My changes don’t stick. For example, I change the website logo, but it reverts to the old one.

2 Non-Repeatable Reads

Within a single transaction, I read different data twice in a row. Say I initially read a bank balance of $10. Then, my company deposits $100. The second read becomes $110.

3 Dirty Reads

I want to read fields A and B, but another user is updating them as I read. If I read halfway through their update (A is updated, B is being updated), the data I read is ‘dirty data’.

Concurrency Control Techniques

The primary technique for concurrency control is locking. Basic lock types include exclusive locks (X-locks or write locks) and shared locks (S-locks or read locks).

1 Exclusive Lock (X-Lock)

If transaction T acquires an X-lock on data object A, only T can read and modify A. No other transaction can place any type of lock on A until T releases its lock.

2 Shared Lock (S-Lock)

If transaction T acquires an S-lock on data object A, only T can read A, but not modify it. Other transactions can only place S-locks on A until T releases its S-lock. This ensures other transactions can read A, but cannot modify it until T releases its S-lock.

Locking Protocols

Level 1 Locking Protocol (Solves Lost Updates)

When modifying, an X-lock must be acquired until completion.

Level 2 Locking Protocol (Solves Dirty Reads)

When reading, an S-lock is acquired and released immediately after use.

Level 3 Locking Protocol (Solves Non-Repeatable Reads)

When reading, an S-lock is acquired and held until completion.

Serializability

Serializability: If multiple concurrent executions yield a result that matches any possible serial execution, then it’s serializable.

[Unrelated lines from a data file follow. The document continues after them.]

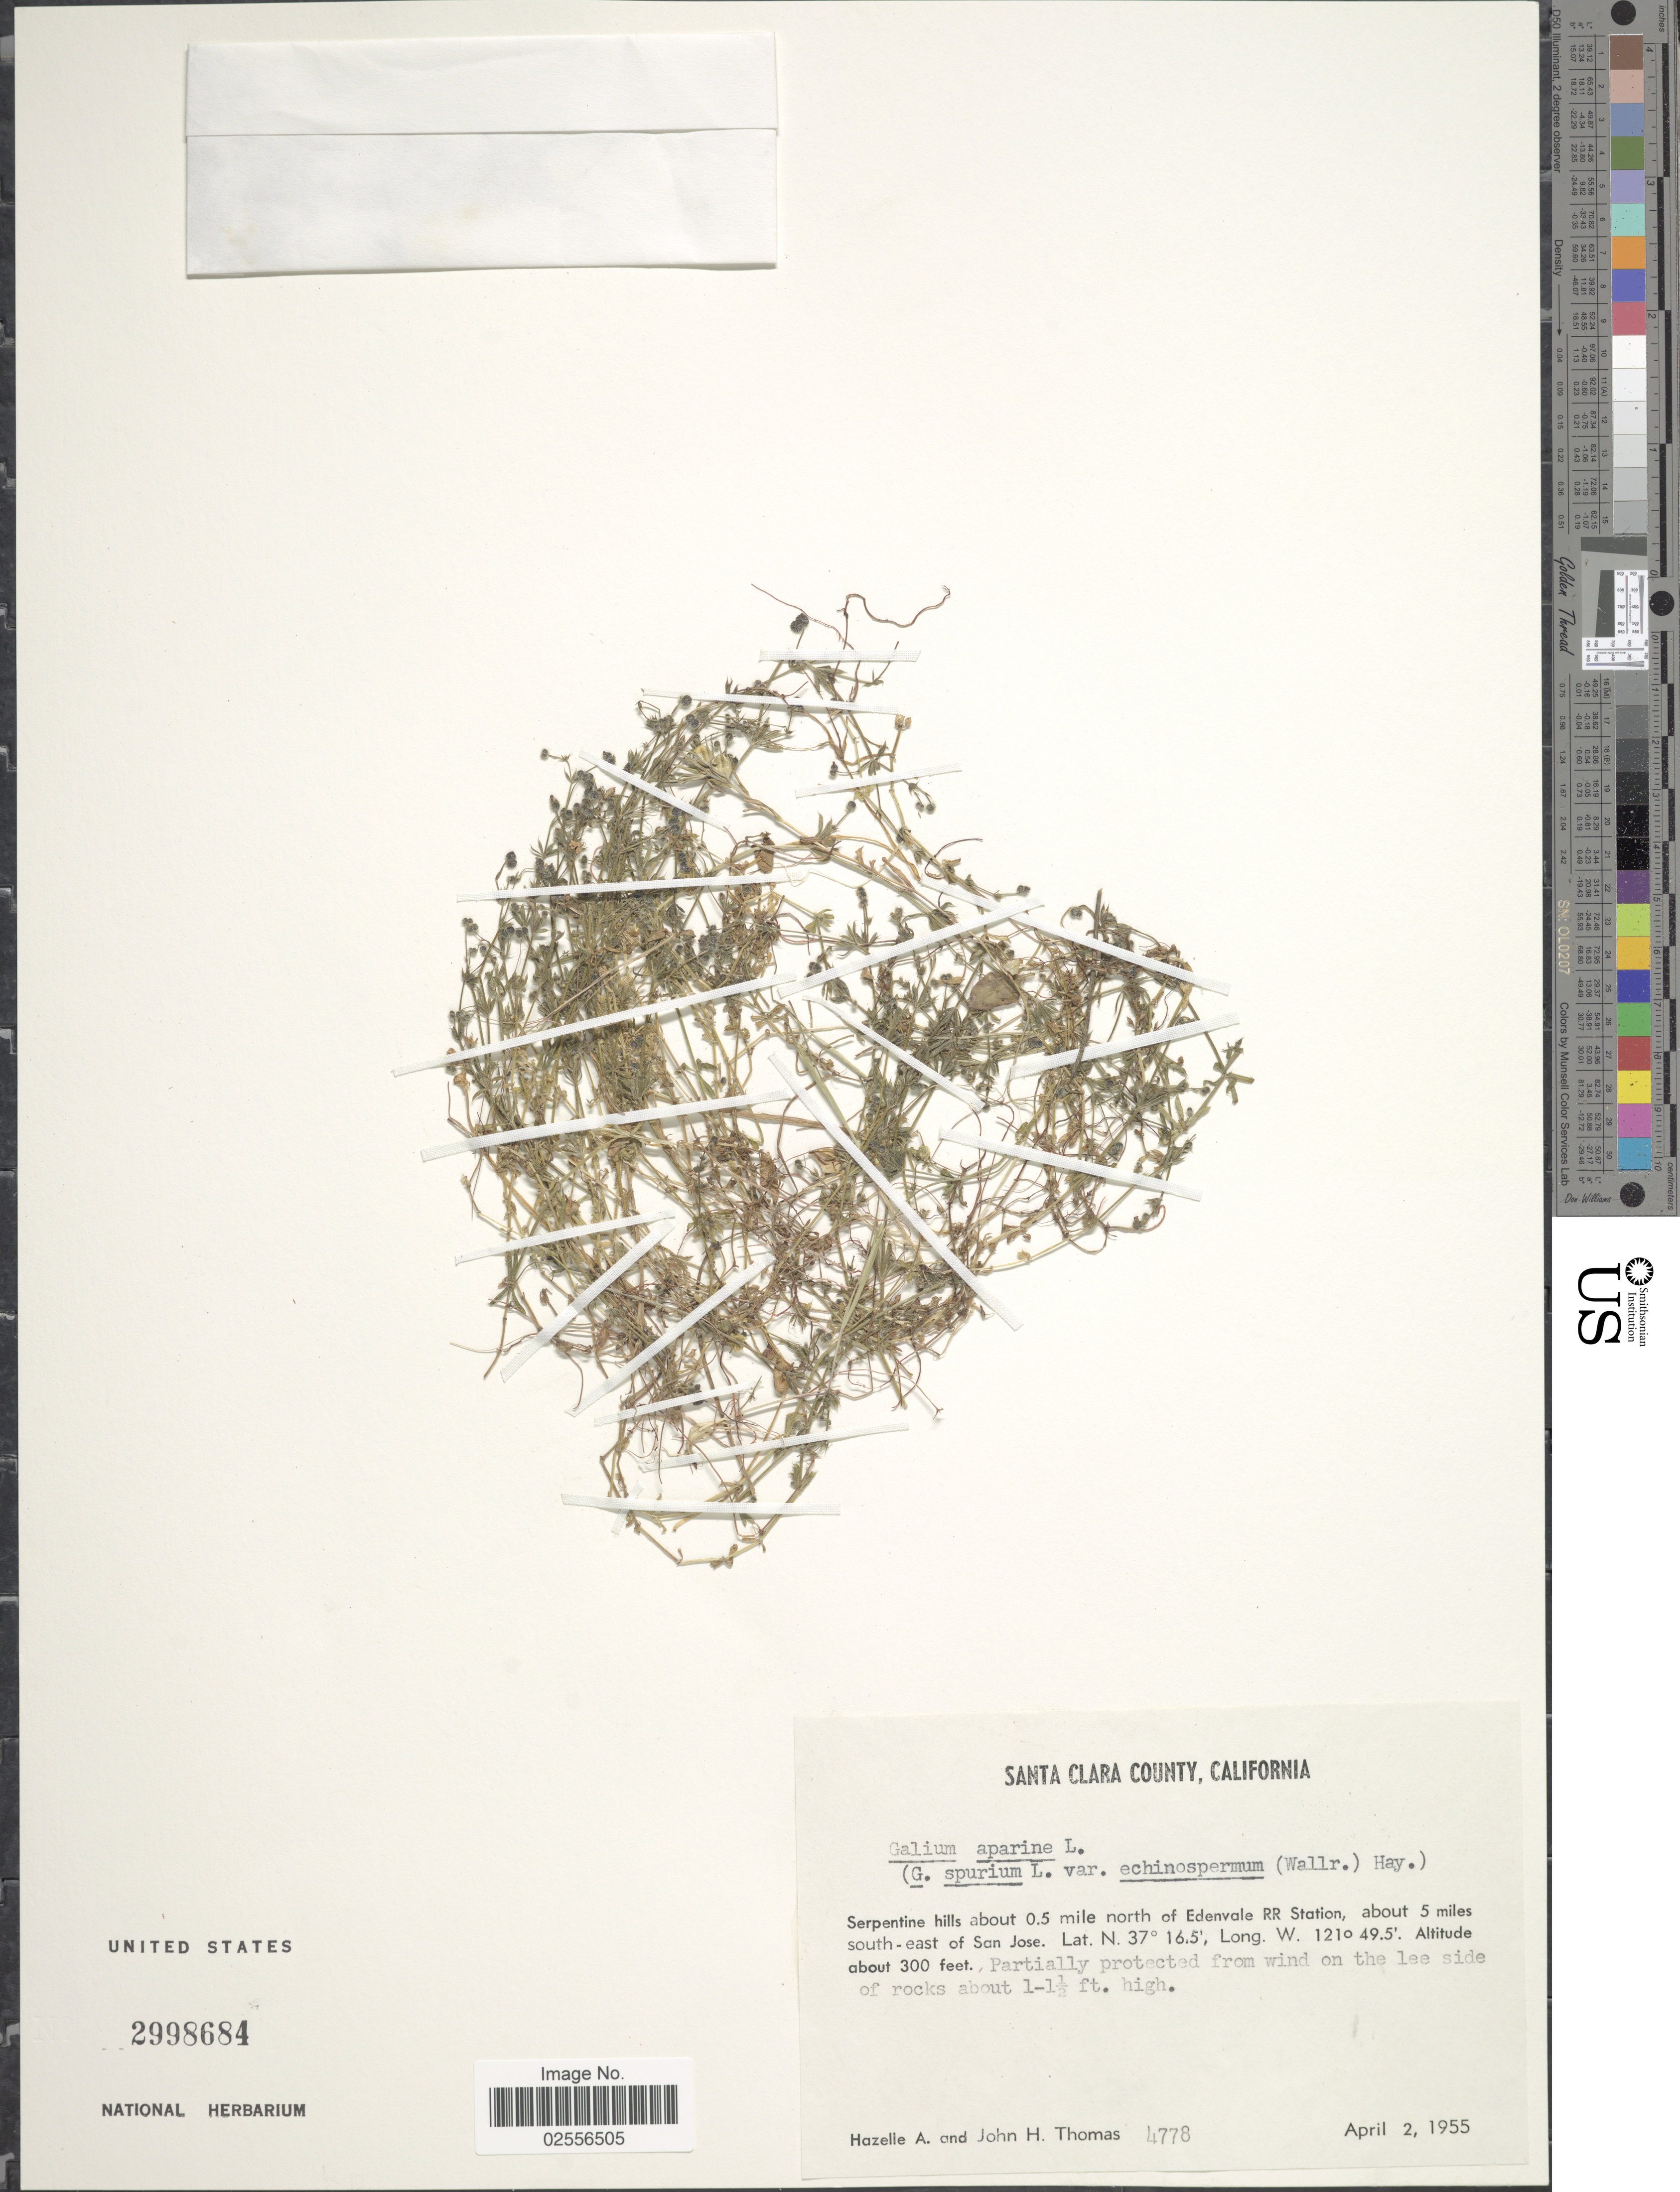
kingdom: Plantae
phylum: Tracheophyta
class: Magnoliopsida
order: Gentianales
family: Rubiaceae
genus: Galium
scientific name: Galium aparine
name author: L.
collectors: H. Thomas & J. H. Thomas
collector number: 4778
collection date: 1955-04-02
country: United States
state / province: California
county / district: Santa Clara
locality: Santa Clara County, Serpentine hills about 0.5 mile north of Edenvale RR Station, about 5 miles south-east of San Jose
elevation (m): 914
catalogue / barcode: US 2998684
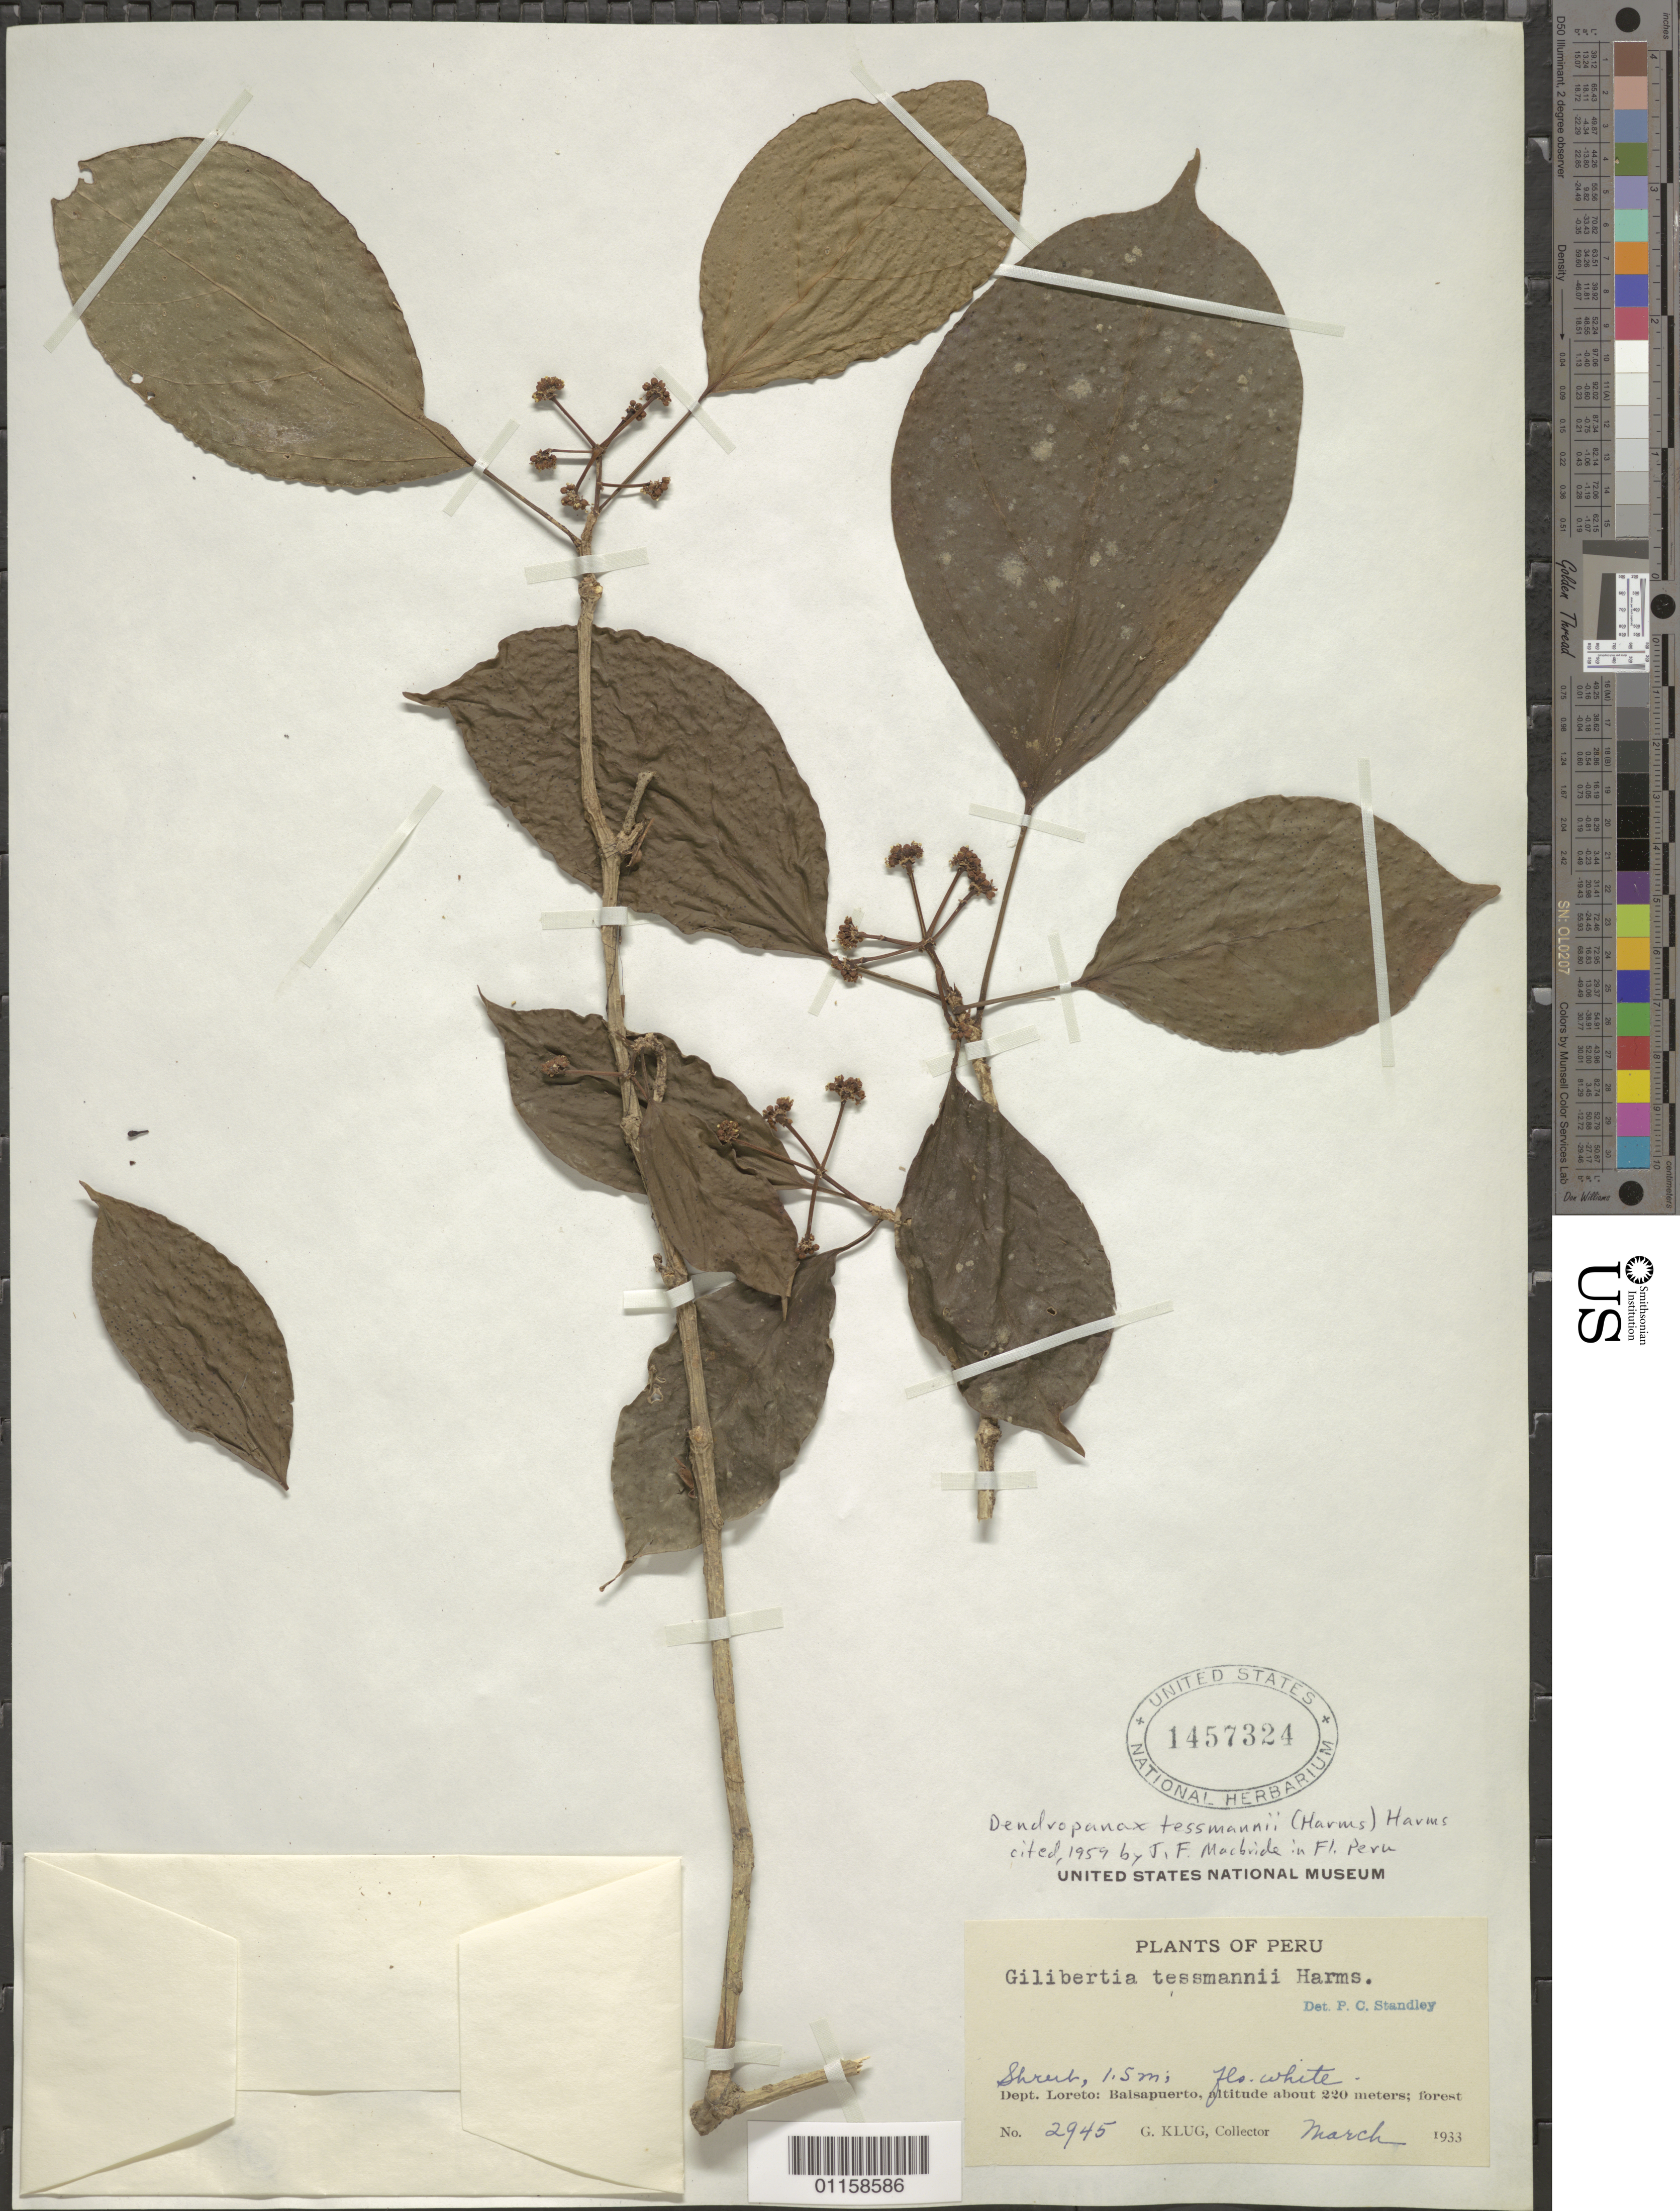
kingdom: Plantae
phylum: Tracheophyta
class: Magnoliopsida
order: Apiales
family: Araliaceae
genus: Dendropanax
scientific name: Dendropanax tessmannii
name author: (Harms) Harms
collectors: G. Klug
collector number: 2945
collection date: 1933-03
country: Peru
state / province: Loreto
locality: Balsapuerto.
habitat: Shrub. Forest.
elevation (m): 220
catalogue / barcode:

Transaction T1: Read B, A=B+1, Write A Transaction T2: Read A, B=A+1, Write B

If T1 runs first, then T2, the result is A=4, B=3; If T2 runs first, then T1, the result is A=3, B=4. This concurrent execution satisfies serializability.

Distributed Databases

Fragmentation Transparency

Users or applications don’t need to know how a logically accessed table is physically fragmented and stored.

Replication Transparency

With replication, users don’t need to know which nodes data is replicated to, or how.

Location Transparency

Users don’t need to know the physical location where data is stored.

Logical Transparency

Users or applications don’t need to know which data model is used at a local site.

Data Sharing

Data stored across different nodes is shared.

Autonomy

Each node can manage its local data independently.

Availability

If one site fails, the system can use replicas from other sites, preventing a total system shutdown.

Distribution

Data is stored across different sites.